INSTRUCTION
For the listing below, count the lines that contain "input" and report only the number.

___ DATA EXTRACT ___

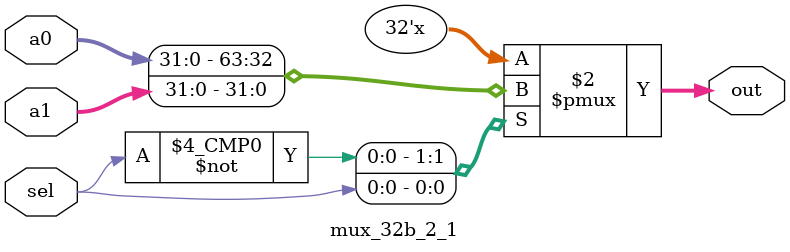
<source format=v>
`timescale 1ns / 1ps
module mux_32b_2_1(a0, a1, sel, out);

	input[31:0] a0;
	input[31:0] a1;
	input sel;
	output reg [31:0] out;
	
	always@(*) begin
		case(sel)
			1'b0: out = a0;
			1'b1: out = a1;
			default: out = a0;			
		endcase
	end

endmodule

</source>
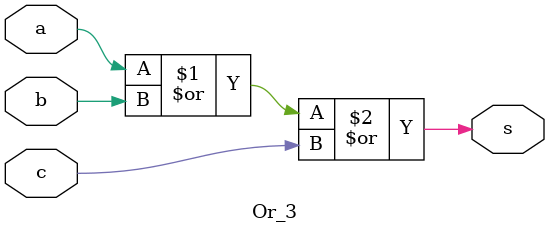
<source format=sv>
module Or_3(
   input a,b,c,
  output s);
  
  assign s = a|b|c;
  
endmodule
</source>
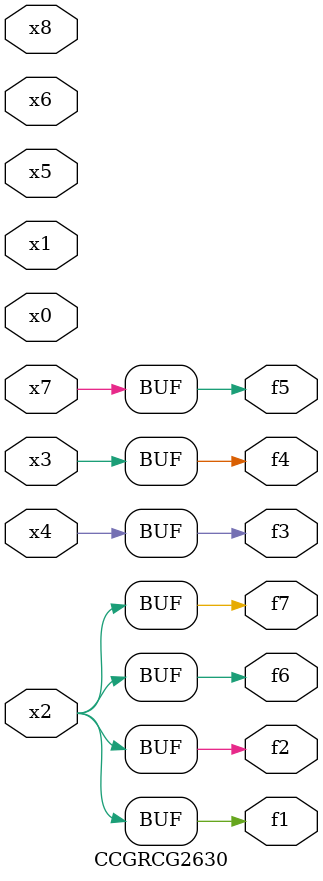
<source format=v>
module CCGRCG2630(
	input x0, x1, x2, x3, x4, x5, x6, x7, x8,
	output f1, f2, f3, f4, f5, f6, f7
);
	assign f1 = x2;
	assign f2 = x2;
	assign f3 = x4;
	assign f4 = x3;
	assign f5 = x7;
	assign f6 = x2;
	assign f7 = x2;
endmodule

</source>
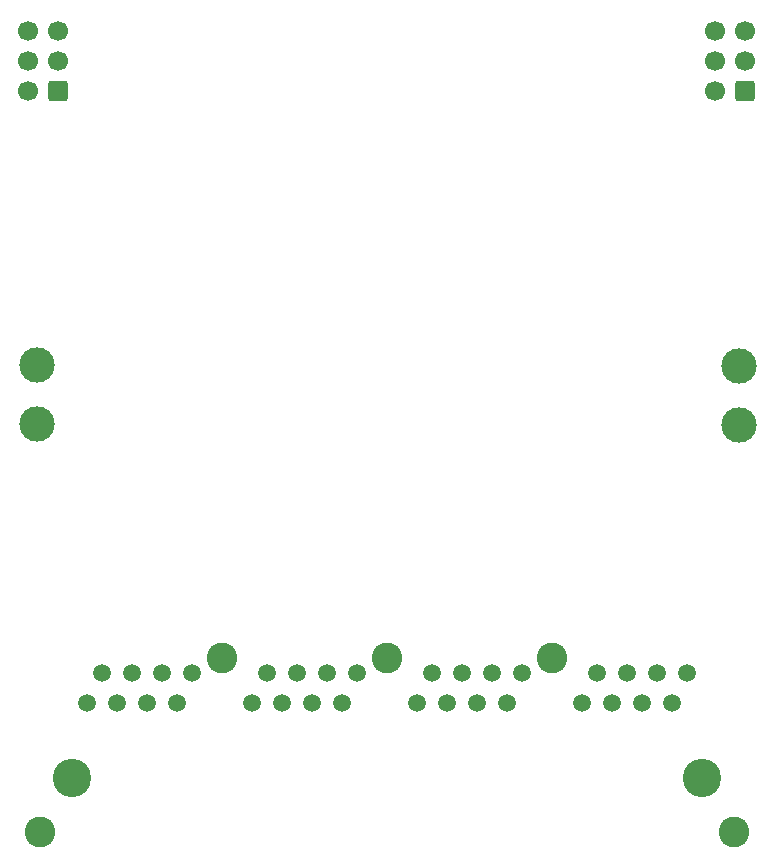
<source format=gbs>
%TF.GenerationSoftware,KiCad,Pcbnew,(6.0.9)*%
%TF.CreationDate,2023-11-09T20:34:28+05:30*%
%TF.ProjectId,Modular-I2C-4PxRJ45-Relay-Driver,4d6f6475-6c61-4722-9d49-32432d345078,2*%
%TF.SameCoordinates,Original*%
%TF.FileFunction,Soldermask,Bot*%
%TF.FilePolarity,Negative*%
%FSLAX46Y46*%
G04 Gerber Fmt 4.6, Leading zero omitted, Abs format (unit mm)*
G04 Created by KiCad (PCBNEW (6.0.9)) date 2023-11-09 20:34:28*
%MOMM*%
%LPD*%
G01*
G04 APERTURE LIST*
G04 Aperture macros list*
%AMRoundRect*
0 Rectangle with rounded corners*
0 $1 Rounding radius*
0 $2 $3 $4 $5 $6 $7 $8 $9 X,Y pos of 4 corners*
0 Add a 4 corners polygon primitive as box body*
4,1,4,$2,$3,$4,$5,$6,$7,$8,$9,$2,$3,0*
0 Add four circle primitives for the rounded corners*
1,1,$1+$1,$2,$3*
1,1,$1+$1,$4,$5*
1,1,$1+$1,$6,$7*
1,1,$1+$1,$8,$9*
0 Add four rect primitives between the rounded corners*
20,1,$1+$1,$2,$3,$4,$5,0*
20,1,$1+$1,$4,$5,$6,$7,0*
20,1,$1+$1,$6,$7,$8,$9,0*
20,1,$1+$1,$8,$9,$2,$3,0*%
G04 Aperture macros list end*
%ADD10RoundRect,0.250000X0.600000X0.600000X-0.600000X0.600000X-0.600000X-0.600000X0.600000X-0.600000X0*%
%ADD11C,1.700000*%
%ADD12C,3.000000*%
%ADD13C,3.250000*%
%ADD14C,1.500000*%
%ADD15C,2.600000*%
G04 APERTURE END LIST*
D10*
%TO.C,J1*%
X179933600Y-54864000D03*
D11*
X177393600Y-54864000D03*
X179933600Y-52324000D03*
X177393600Y-52324000D03*
X179933600Y-49784000D03*
X177393600Y-49784000D03*
%TD*%
D12*
%TO.C,J4*%
X179367900Y-83133800D03*
X179367900Y-78135800D03*
%TD*%
D10*
%TO.C,J2*%
X121793000Y-54864000D03*
D11*
X119253000Y-54864000D03*
X121793000Y-52324000D03*
X119253000Y-52324000D03*
X121793000Y-49784000D03*
X119253000Y-49784000D03*
%TD*%
D12*
%TO.C,J3*%
X119938800Y-78069800D03*
X119938800Y-83067800D03*
%TD*%
D13*
%TO.C,RJ45-1*%
X122936000Y-113042500D03*
X176276000Y-113042500D03*
D14*
X124206000Y-106692500D03*
X125476000Y-104152500D03*
X126746000Y-106692500D03*
X128016000Y-104152500D03*
X129286000Y-106692500D03*
X130556000Y-104152500D03*
X131826000Y-106692500D03*
X133096000Y-104152500D03*
X138176000Y-106692500D03*
X139446000Y-104152500D03*
X140716000Y-106692500D03*
X141986000Y-104152500D03*
X143256000Y-106692500D03*
X144526000Y-104152500D03*
X145796000Y-106692500D03*
X147066000Y-104152500D03*
X152146000Y-106692500D03*
X153416000Y-104152500D03*
X154686000Y-106692500D03*
X155956000Y-104152500D03*
X157226000Y-106692500D03*
X158496000Y-104152500D03*
X159766000Y-106692500D03*
X161036000Y-104152500D03*
X166116000Y-106692500D03*
X167386000Y-104152500D03*
X168656000Y-106692500D03*
X169926000Y-104152500D03*
X171196000Y-106692500D03*
X172466000Y-104152500D03*
X173736000Y-106692500D03*
X175006000Y-104152500D03*
D15*
X163576000Y-102882500D03*
X179006000Y-117612500D03*
X120206000Y-117612500D03*
X149606000Y-102882500D03*
X135636000Y-102882500D03*
%TD*%
M02*

</source>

___

REPLY
5